DESCRIPTION OF THE TASK:
Retype the lines from the first one in the records down to the line containing "thumb mcp: (404, 674)", counting both, and leave out any pictures.

SOURCE DATA:
------------------------------

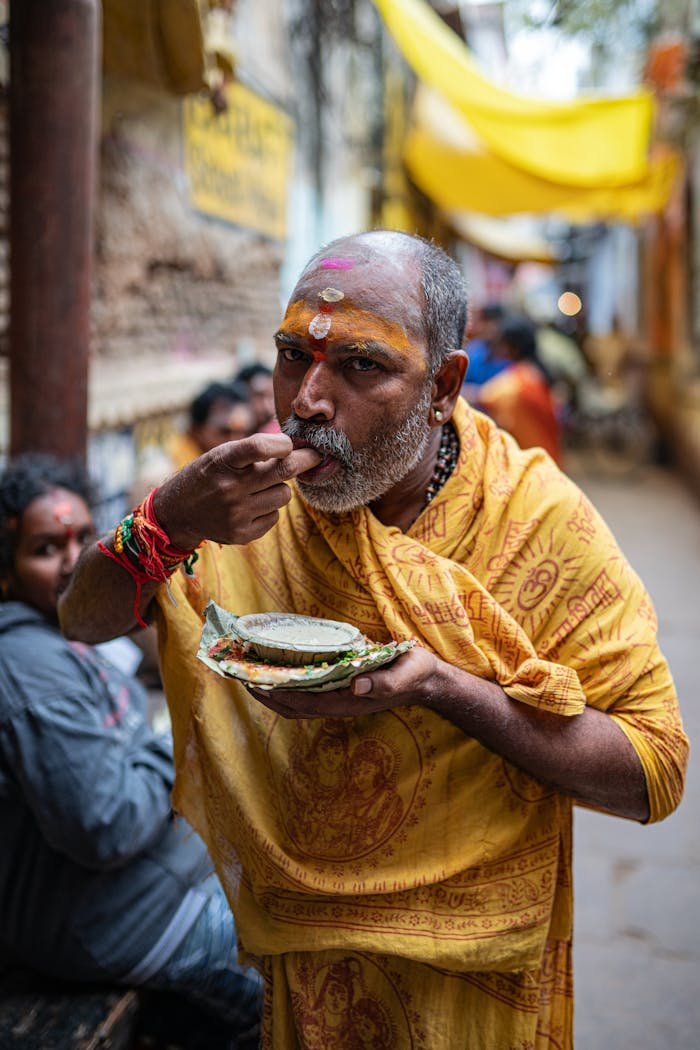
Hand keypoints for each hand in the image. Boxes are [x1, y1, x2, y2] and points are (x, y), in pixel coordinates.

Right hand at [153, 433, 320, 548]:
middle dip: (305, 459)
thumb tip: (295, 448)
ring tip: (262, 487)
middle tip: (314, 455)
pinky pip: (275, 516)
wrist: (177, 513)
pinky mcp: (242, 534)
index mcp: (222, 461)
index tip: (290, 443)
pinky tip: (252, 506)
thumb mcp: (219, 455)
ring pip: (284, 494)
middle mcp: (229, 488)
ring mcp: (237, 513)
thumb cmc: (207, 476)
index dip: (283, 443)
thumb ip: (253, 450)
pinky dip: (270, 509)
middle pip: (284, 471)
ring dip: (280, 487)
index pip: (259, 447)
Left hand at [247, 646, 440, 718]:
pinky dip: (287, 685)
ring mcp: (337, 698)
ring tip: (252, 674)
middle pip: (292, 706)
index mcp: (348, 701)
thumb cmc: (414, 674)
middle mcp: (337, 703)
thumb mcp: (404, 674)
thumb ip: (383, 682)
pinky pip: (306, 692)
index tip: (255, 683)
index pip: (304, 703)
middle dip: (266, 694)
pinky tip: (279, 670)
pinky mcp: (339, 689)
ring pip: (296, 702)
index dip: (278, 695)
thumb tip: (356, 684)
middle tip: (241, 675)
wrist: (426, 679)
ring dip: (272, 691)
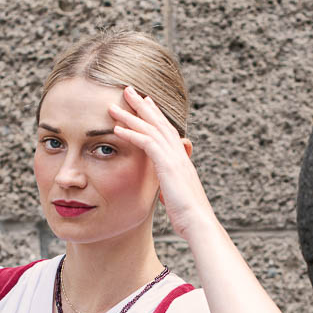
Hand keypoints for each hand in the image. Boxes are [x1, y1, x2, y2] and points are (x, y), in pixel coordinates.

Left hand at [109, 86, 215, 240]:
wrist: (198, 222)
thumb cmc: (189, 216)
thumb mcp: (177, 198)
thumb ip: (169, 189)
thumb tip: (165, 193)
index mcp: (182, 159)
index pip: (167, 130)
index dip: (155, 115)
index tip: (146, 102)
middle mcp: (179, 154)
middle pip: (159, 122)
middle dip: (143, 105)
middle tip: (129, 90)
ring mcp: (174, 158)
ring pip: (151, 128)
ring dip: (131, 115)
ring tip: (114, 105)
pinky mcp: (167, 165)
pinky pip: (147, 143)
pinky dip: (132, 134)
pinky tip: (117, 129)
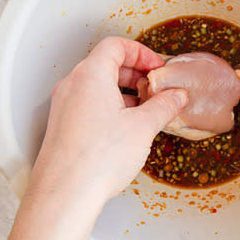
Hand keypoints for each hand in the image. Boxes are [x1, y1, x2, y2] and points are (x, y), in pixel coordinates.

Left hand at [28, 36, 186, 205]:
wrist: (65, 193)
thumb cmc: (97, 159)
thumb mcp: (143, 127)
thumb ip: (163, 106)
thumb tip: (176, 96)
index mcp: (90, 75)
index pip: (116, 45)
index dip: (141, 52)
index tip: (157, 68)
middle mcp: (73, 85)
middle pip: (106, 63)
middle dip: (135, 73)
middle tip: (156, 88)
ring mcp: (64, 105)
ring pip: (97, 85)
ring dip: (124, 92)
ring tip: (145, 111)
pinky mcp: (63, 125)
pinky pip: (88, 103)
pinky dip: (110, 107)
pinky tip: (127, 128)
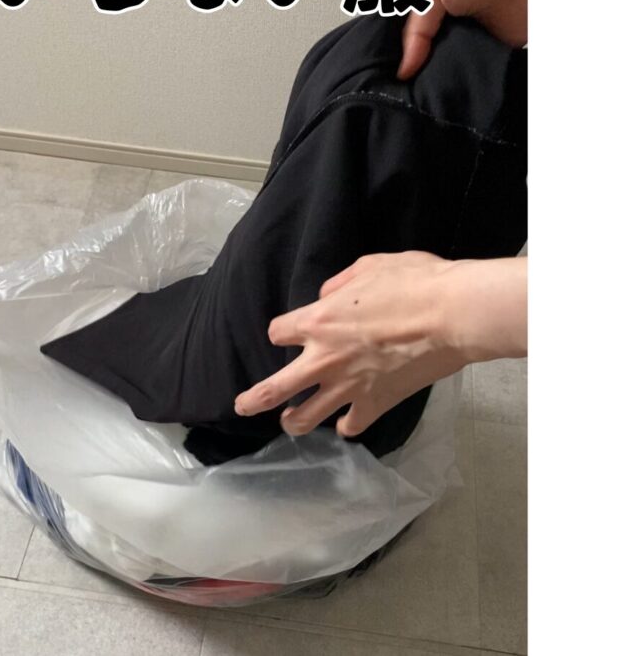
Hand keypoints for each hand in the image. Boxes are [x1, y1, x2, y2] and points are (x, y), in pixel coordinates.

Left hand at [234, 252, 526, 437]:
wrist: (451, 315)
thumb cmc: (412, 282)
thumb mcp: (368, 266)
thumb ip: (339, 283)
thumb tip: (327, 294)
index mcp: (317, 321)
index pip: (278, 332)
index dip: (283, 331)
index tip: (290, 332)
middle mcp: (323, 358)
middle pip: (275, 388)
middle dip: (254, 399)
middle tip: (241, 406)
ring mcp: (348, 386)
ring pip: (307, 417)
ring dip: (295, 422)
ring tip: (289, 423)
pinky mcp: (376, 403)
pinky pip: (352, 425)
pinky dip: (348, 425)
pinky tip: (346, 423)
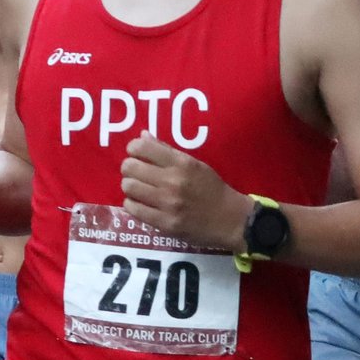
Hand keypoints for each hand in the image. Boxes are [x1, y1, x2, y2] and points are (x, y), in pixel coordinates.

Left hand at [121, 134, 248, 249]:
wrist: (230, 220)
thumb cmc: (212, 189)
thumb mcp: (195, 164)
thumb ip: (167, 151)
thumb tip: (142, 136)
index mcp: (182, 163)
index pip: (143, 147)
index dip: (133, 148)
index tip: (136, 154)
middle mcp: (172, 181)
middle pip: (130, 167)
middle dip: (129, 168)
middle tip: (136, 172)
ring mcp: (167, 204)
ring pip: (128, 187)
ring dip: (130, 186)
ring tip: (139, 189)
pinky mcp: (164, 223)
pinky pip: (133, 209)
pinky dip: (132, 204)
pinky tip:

------------------------------

YOUR SOLUTION:
Hand keypoints for each hand in the image. Boxes are [x1, y1, x2, y2] and points are (x, y), in pixel coordinates.

Right hand at [153, 433, 320, 548]:
middle dip: (305, 459)
thumb tip: (295, 448)
ring tip: (262, 487)
middle tip: (314, 455)
pinky pip: (275, 516)
wrist: (177, 513)
pinky mcp: (242, 534)
index mcp: (222, 461)
index tip: (290, 443)
pinky tip: (252, 506)
thumb mcp: (219, 455)
ring pip: (284, 494)
middle mcp: (229, 488)
ring mcp: (237, 513)
thumb cmc: (207, 476)
index dip: (283, 443)
thumb ip: (253, 450)
pinky dip: (270, 509)
middle pip: (284, 471)
ring dip: (280, 487)
index pip: (259, 447)
Left hand at [247, 646, 440, 718]:
pinky dip: (287, 685)
ring mcp: (337, 698)
ring tip: (252, 674)
middle pip: (292, 706)
index mcp: (348, 701)
thumb cmc: (414, 674)
middle mcp: (337, 703)
thumb mcp: (404, 674)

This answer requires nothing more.